→ **Text section**:
Create and provision a Cluster using Azure CLI

This article describes how to create a Cluster by using the Azure Command Line Interface (AzCLI). This document also shows you how to check the status, update, or delete a Cluster.

Prerequisites

  • Verify that Network Fabric Controller and Cluster Manger exist in your Azure region
  • Verify that Network Fabric is successfully provisioned

API guide and metrics

The API guide provides information on the resource providers and resource models, and the APIs.

The metrics generated from the logging data are available in Azure Monitor metrics.

Create a Cluster

The Infrastructure Cluster resource represents an on-premises deployment of the platform within the Cluster Manager. All other platform-specific resources are dependent upon it for their lifecycle.

You should have successfully created the Network Fabric for this on-premises deployment. Each Operator Nexus on-premises instance has a one-to-one association with a Network Fabric.

→ **Recorded information**:

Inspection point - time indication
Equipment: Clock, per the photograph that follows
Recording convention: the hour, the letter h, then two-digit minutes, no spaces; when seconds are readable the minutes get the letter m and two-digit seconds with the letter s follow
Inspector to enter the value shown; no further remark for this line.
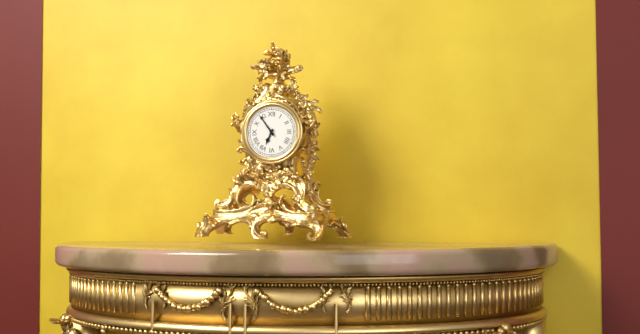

→ **Jobs**:
[a] Name every section heading that comes after the title in the Cluster provisioning article.
[b] According to the Cluster provisioning article, what does each Operator Nexus on-premises instance have a one-to-one association with?
[c] Transcribe the passage of the Cluster provisioning article between "Prerequisites" and "Azure Monitor metrics.", inclusive.
The listing has no connection to the Cluster provisioning article.

→ **Set of answers**:
[a]
Prerequisites
API guide and metrics
Create a Cluster

[b] A Network Fabric.

[c]
Prerequisites

  • Verify that Network Fabric Controller and Cluster Manger exist in your Azure region
  • Verify that Network Fabric is successfully provisioned

API guide and metrics

The API guide provides information on the resource providers and resource models, and the APIs.

The metrics generated from the logging data are available in Azure Monitor metrics.